Enhancing 3D Semantic Scene Completion with a Refinement Module
Dunxing Zhang, Jiachen Lu, Han Yang, Lei Bao, Bo Song
TL;DR
This work introduces ESSC-RM, a unified refinement framework that enhances 3D semantic scene completion by refining coarse voxel predictions with a model-agnostic 3D U-Net backbone. It integrates Progressive Neighborhood Attention Module (PNAM) for multiscale voxel reasoning and a Visual–Language Guidance Module (VLGM) to inject text-derived priors via Text–Voxel Fusion blocks. The approach demonstrates consistent semantic gains on SemanticKITTI when applied to strong backbones like CGFormer and weaker baselines like MonoScene, while analyzing efficiency and qualitative improvements. By combining geometric refinement with cross-modal priors, ESSC-RM offers a practical, plug-and-play path to improve SSC across heterogeneous architectures. The results suggest promising directions for cross-modal priors and efficient refinement in large-scale 3D scene understanding tasks.
Abstract
We propose ESSC-RM, a plug-and-play Enhancing framework for Semantic Scene Completion with a Refinement Module, which can be seamlessly integrated into existing SSC models.

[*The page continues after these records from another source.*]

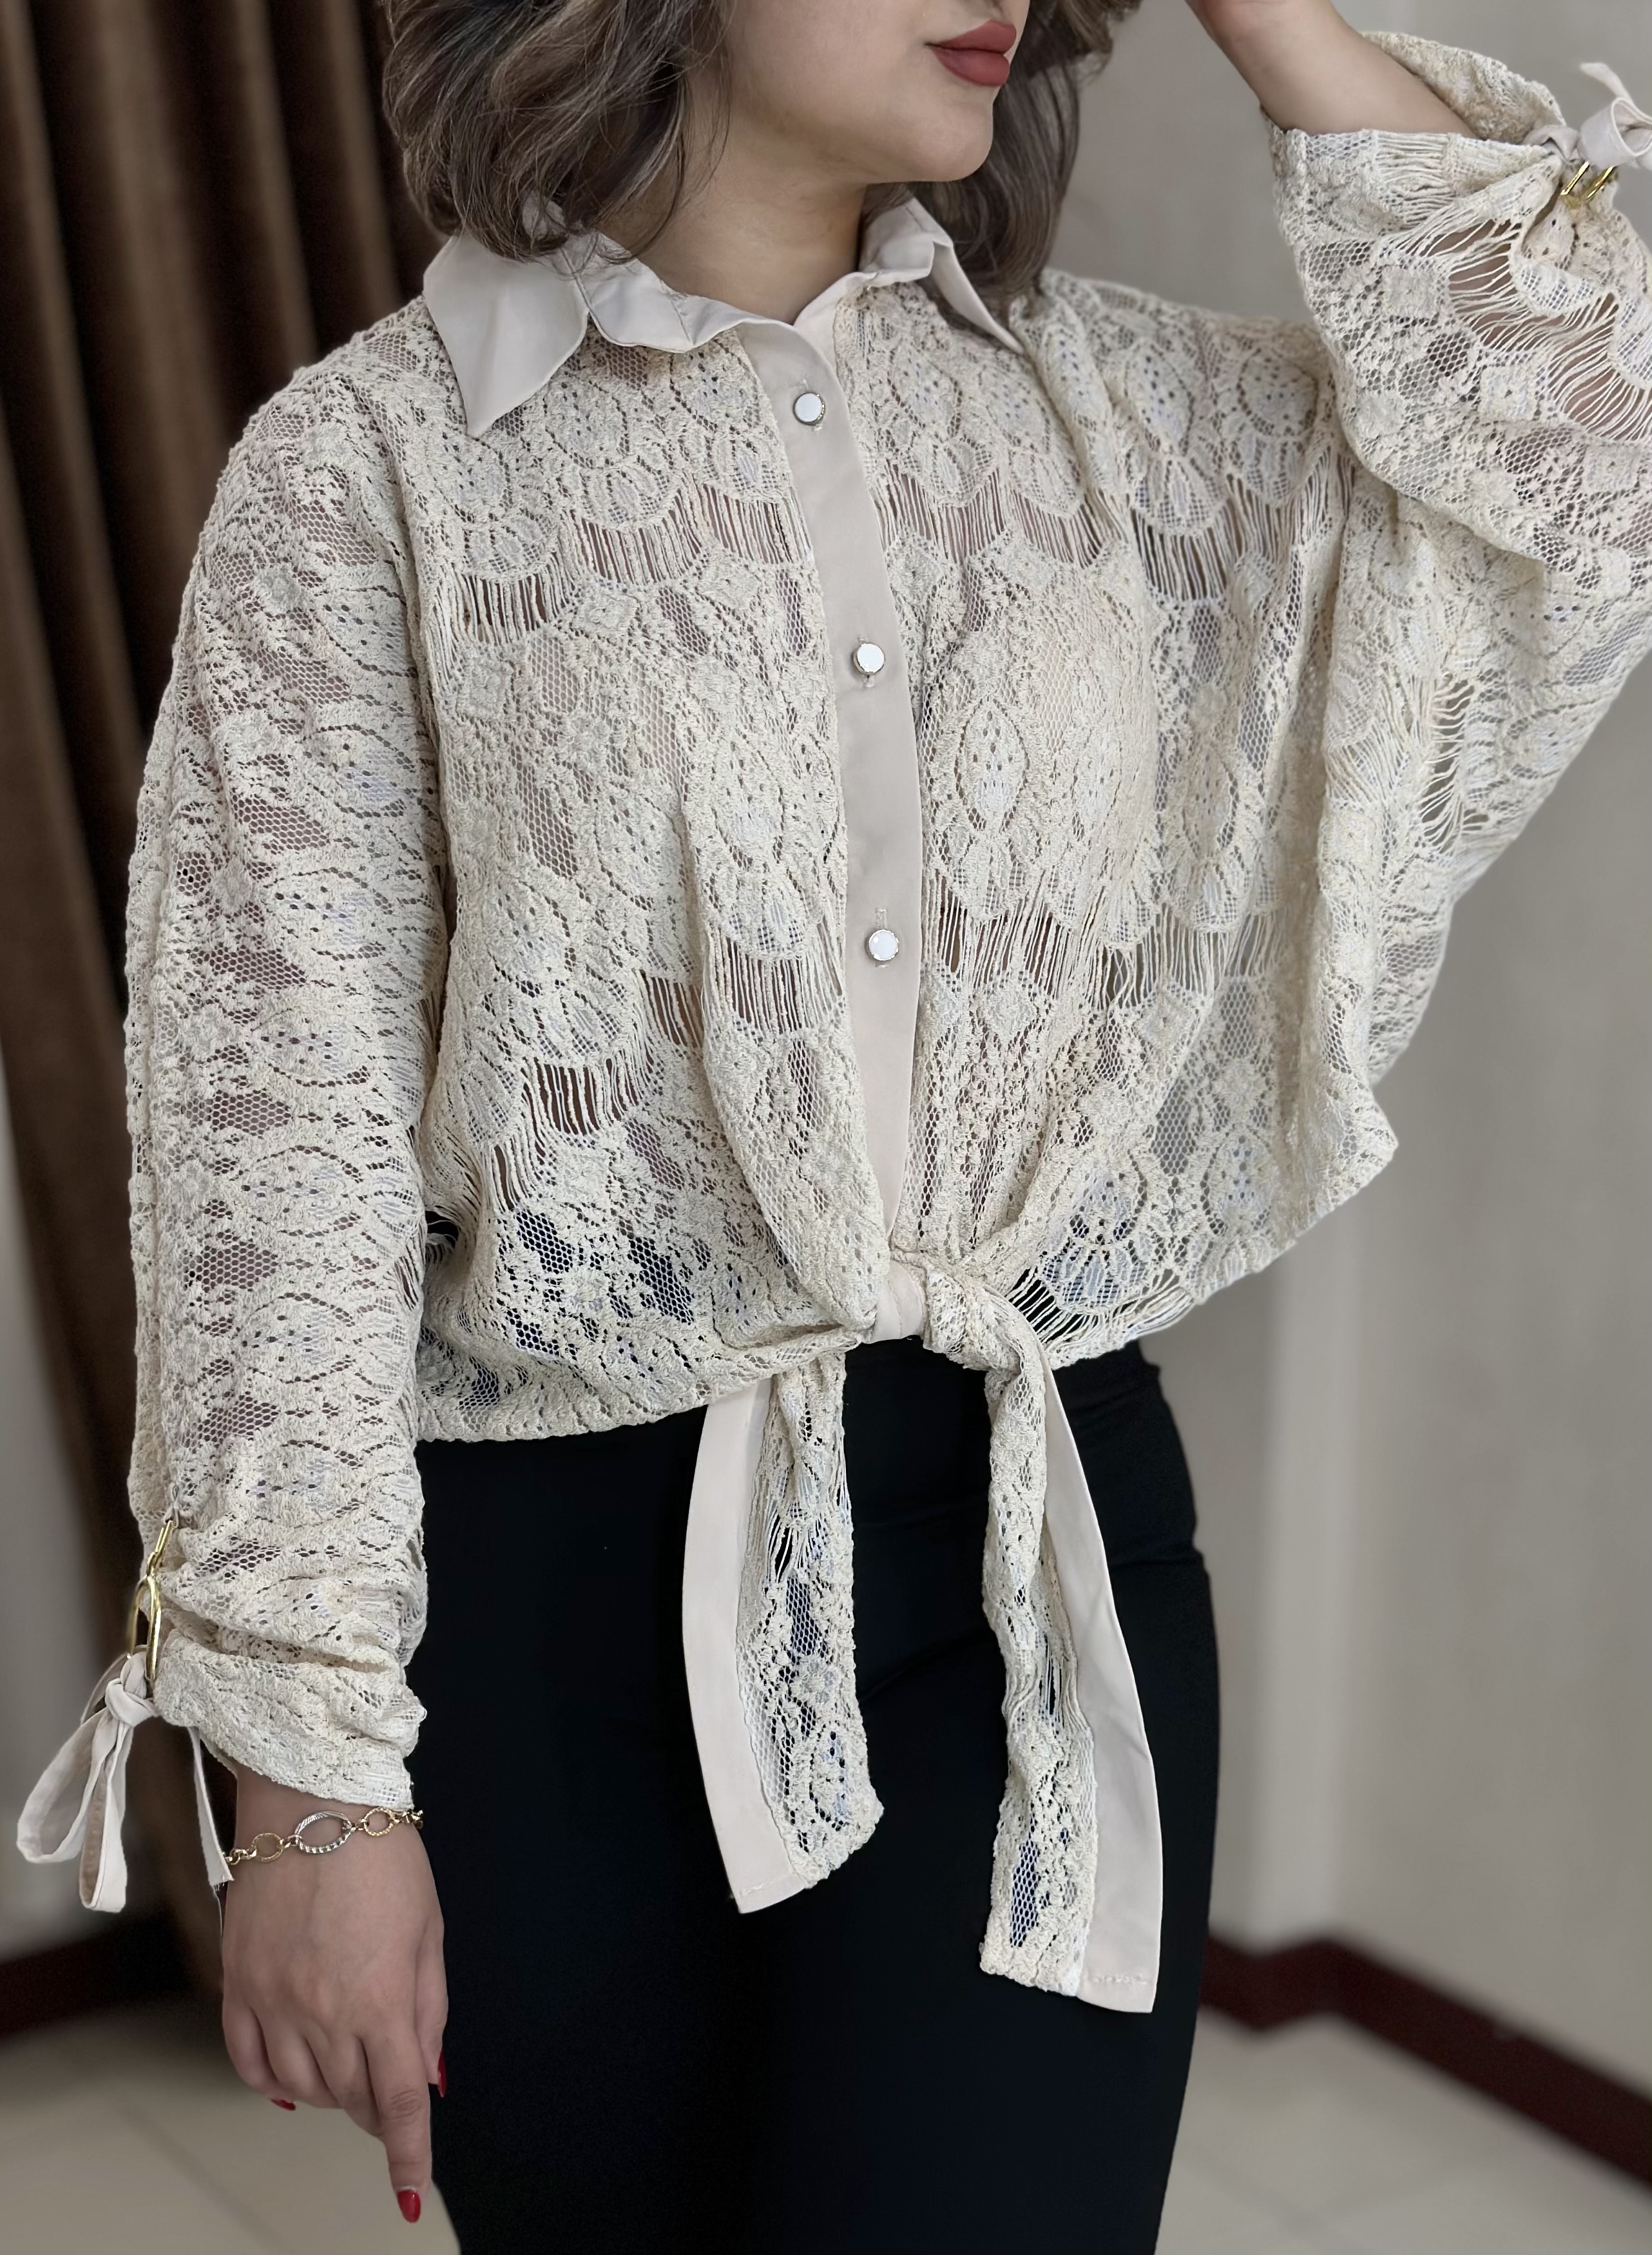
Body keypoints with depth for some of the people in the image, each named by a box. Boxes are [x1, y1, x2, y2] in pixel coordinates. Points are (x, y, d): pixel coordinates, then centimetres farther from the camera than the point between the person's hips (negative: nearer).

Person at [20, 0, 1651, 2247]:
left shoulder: (1105, 402, 5)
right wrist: (315, 1775, -10)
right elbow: (277, 1138, -8)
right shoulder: (375, 462, -6)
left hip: (1043, 1549, 2)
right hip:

ESSC-RM operates in two phases: a baseline SSC network first produces a coarse voxel prediction, which is subsequently refined by a 3D U-Net-based Prediction Noise-Aware Module (PNAM) and Voxel-level Local Geometry Module (VLGM) under multiscale supervision. Experiments on SemanticKITTI show that ESSC-RM consistently improves semantic prediction performance. When integrated into CGFormer and MonoScene, the mean IoU increases from 16.87% to 17.27% and from 11.08% to 11.51%, respectively. These results demonstrate that ESSC-RM serves as a general refinement framework applicable to a wide range of SSC models.